Aim of the exercise – Look at each line below and count those with the word "added"; the answer is that number only.

Records shown –
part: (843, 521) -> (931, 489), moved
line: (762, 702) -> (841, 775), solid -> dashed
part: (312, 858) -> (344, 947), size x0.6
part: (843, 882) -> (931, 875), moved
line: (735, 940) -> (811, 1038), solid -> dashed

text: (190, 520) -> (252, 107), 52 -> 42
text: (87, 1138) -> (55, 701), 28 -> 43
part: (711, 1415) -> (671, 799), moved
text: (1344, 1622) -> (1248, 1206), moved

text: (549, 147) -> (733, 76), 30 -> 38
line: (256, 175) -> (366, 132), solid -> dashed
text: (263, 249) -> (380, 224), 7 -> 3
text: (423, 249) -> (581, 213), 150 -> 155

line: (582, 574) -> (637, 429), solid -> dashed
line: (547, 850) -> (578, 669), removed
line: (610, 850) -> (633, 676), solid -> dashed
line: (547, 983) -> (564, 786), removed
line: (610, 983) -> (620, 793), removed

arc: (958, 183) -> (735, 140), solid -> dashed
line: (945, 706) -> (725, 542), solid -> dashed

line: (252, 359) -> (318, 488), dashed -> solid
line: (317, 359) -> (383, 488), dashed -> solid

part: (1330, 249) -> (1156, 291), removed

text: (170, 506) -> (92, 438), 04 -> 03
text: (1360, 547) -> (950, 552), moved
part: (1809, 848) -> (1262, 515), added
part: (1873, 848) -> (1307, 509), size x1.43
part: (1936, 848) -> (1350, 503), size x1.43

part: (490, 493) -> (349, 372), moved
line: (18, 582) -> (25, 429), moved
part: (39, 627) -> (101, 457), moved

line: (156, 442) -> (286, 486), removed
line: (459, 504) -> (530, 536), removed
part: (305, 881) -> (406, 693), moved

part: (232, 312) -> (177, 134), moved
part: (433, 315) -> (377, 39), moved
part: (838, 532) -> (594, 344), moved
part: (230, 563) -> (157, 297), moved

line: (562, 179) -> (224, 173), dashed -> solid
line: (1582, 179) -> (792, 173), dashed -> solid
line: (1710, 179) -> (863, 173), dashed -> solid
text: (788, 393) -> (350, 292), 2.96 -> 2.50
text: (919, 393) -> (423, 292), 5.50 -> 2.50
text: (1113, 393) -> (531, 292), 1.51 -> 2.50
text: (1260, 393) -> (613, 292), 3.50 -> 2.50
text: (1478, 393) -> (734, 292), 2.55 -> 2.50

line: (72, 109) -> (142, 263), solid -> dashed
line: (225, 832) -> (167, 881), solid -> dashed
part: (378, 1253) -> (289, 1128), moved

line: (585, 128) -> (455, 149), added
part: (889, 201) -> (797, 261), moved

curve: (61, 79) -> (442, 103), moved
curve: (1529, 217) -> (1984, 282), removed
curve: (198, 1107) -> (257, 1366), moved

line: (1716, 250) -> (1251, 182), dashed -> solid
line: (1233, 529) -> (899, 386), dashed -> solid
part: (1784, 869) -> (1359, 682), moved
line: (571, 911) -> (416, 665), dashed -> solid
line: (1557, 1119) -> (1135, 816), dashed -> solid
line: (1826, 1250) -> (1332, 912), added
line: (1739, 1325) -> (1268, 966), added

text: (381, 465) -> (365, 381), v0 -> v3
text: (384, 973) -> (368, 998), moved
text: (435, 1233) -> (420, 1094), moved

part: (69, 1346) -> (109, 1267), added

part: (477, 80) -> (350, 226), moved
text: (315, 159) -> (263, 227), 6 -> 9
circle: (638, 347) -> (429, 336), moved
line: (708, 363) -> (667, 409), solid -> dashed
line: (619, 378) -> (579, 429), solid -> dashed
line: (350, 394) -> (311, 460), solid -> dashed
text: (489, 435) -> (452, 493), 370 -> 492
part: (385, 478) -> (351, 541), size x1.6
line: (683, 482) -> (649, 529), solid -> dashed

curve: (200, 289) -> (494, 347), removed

Answer to this task – 5